Document text:
OSU's Kendra Suttles was a driving force for the Cowgirls on Sunday.

When the Oklahoma State women left the court on Wednesday after a narrow win over Fort Hays, the ladies hit but 25 percent of their second half shots in the squeaker. When they took to the hardwood on Sunday afternoon for their regular season opener against Rice, a vastly different story was told.

The offensive struggle that was very evident in exhibition was completely eradicated, and it showed as soon as Kendra Suttles snuck into the paint for the first basket of the game. The Cowgirls second bucket came from the female version of Big Country, as 6-6 Vicky McIntyre nailed a jumper in the paint with the dish from Suttles.

The inside game was in full effect.

But Kurt Budke knows this team thrives on more than just points in the post. And this season, the first look down low is not this only option for these youthful Cowgirls.

"We really feel where this team is better than last year's team is the ability to score at all five positions," Budke said. "We did a good job of sharing the basketball tonight. We wanted to play an inside-out game and the first look is always to the post and we've got a few people that can score down there."

Items:
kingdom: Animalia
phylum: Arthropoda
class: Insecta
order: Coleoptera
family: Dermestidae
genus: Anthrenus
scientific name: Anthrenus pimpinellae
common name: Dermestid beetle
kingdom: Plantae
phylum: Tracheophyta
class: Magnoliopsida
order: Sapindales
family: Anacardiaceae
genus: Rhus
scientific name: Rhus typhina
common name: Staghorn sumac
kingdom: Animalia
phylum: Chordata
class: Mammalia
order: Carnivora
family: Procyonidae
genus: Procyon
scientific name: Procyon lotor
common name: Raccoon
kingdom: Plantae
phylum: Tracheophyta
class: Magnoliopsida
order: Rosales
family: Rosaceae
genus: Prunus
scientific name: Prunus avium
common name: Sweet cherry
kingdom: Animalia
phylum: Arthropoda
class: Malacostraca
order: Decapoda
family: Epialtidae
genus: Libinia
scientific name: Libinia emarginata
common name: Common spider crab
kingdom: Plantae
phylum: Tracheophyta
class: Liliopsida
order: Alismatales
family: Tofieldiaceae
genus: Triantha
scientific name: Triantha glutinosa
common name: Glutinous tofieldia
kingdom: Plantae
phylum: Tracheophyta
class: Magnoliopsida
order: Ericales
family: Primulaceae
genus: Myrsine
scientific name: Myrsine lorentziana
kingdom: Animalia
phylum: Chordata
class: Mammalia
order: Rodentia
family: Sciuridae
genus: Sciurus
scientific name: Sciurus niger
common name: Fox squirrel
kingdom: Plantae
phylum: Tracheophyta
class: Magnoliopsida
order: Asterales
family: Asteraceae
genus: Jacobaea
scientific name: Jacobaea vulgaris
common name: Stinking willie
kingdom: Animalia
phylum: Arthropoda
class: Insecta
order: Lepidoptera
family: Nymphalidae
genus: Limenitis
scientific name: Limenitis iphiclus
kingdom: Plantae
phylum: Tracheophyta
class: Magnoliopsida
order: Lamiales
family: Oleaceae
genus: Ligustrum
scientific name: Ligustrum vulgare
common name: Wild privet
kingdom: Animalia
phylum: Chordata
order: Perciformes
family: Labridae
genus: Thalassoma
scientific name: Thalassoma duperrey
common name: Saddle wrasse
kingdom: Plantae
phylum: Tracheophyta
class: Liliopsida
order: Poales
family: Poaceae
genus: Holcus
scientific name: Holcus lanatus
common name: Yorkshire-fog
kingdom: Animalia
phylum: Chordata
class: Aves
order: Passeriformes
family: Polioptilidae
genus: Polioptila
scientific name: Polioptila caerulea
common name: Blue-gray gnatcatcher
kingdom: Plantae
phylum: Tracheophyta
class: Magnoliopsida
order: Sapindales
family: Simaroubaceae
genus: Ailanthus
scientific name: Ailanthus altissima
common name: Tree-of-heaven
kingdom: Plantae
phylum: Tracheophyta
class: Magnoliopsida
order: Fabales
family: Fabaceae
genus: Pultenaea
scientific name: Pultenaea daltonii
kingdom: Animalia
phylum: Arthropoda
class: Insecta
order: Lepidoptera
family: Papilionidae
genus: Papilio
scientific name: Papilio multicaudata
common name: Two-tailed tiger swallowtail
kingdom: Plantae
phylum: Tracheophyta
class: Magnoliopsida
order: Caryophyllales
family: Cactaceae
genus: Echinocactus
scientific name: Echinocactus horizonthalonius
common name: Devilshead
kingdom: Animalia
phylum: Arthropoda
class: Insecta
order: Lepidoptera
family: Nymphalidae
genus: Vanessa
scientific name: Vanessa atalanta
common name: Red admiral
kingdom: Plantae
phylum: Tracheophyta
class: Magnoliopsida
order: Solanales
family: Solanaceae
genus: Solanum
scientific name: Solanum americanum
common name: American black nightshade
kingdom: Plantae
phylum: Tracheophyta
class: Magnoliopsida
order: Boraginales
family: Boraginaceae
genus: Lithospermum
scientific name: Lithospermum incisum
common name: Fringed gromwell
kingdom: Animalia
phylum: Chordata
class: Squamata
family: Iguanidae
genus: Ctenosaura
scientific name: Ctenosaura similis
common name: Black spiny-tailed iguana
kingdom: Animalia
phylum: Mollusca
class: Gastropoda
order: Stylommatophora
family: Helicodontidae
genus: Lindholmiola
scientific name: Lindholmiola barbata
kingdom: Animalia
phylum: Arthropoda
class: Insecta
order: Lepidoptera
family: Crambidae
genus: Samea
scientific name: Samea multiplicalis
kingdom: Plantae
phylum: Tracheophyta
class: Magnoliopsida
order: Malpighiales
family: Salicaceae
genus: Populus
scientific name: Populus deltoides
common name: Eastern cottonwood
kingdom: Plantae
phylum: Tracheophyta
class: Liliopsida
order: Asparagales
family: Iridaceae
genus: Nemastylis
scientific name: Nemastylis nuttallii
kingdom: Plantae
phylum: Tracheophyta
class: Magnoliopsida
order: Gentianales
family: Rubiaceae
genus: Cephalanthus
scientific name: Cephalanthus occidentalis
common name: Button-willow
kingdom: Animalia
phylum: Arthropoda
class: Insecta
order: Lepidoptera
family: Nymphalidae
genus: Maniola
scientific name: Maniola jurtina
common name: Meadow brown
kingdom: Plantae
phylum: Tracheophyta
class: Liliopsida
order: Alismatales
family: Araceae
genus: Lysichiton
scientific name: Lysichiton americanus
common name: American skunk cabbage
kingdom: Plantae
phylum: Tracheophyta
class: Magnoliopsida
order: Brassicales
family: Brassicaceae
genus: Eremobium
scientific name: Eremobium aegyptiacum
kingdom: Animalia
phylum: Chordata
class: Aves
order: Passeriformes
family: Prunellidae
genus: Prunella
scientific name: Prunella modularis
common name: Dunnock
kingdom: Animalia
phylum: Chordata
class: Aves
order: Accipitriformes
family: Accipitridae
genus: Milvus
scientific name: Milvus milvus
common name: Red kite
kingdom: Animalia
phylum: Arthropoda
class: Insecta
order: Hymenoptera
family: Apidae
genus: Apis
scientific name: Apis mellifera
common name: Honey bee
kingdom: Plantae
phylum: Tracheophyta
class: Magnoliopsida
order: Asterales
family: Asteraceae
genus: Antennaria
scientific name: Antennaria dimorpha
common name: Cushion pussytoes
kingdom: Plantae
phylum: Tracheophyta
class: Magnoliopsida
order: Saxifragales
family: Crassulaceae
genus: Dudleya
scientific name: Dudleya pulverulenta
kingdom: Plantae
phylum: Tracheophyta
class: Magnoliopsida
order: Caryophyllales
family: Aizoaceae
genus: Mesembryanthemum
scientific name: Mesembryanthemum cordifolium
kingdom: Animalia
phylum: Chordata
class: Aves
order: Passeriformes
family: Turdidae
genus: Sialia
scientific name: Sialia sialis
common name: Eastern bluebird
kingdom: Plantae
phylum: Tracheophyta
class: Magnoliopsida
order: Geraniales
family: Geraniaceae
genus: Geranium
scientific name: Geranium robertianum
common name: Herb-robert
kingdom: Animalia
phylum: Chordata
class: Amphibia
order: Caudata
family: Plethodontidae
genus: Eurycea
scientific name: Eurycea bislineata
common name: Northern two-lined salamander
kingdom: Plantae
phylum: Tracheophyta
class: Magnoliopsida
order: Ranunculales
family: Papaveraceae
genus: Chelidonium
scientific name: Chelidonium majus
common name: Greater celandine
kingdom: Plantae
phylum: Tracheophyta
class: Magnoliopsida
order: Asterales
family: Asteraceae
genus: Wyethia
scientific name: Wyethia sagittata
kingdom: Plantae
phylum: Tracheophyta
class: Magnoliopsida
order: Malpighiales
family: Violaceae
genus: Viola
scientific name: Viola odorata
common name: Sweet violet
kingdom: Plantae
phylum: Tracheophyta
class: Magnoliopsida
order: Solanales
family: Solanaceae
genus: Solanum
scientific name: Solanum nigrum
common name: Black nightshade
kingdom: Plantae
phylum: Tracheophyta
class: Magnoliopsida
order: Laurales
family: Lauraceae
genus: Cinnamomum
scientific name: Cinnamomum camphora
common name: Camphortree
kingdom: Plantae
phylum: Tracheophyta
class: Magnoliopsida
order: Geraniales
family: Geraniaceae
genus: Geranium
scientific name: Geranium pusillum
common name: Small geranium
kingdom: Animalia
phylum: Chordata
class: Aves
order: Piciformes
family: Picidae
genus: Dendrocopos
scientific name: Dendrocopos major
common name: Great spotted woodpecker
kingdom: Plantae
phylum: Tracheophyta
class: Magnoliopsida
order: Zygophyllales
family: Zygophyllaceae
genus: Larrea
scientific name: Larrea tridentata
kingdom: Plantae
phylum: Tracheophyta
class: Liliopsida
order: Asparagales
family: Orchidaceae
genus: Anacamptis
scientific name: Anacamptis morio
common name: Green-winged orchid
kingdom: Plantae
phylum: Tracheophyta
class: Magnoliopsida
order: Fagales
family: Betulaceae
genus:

What to produce: Please reproduce the Cowgirls basketball article word for word, from "OSU's Kendra Suttles" up to and including "in full effect.".

Task solution:
OSU's Kendra Suttles was a driving force for the Cowgirls on Sunday.

When the Oklahoma State women left the court on Wednesday after a narrow win over Fort Hays, the ladies hit but 25 percent of their second half shots in the squeaker. When they took to the hardwood on Sunday afternoon for their regular season opener against Rice, a vastly different story was told.

The offensive struggle that was very evident in exhibition was completely eradicated, and it showed as soon as Kendra Suttles snuck into the paint for the first basket of the game. The Cowgirls second bucket came from the female version of Big Country, as 6-6 Vicky McIntyre nailed a jumper in the paint with the dish from Suttles.

The inside game was in full effect.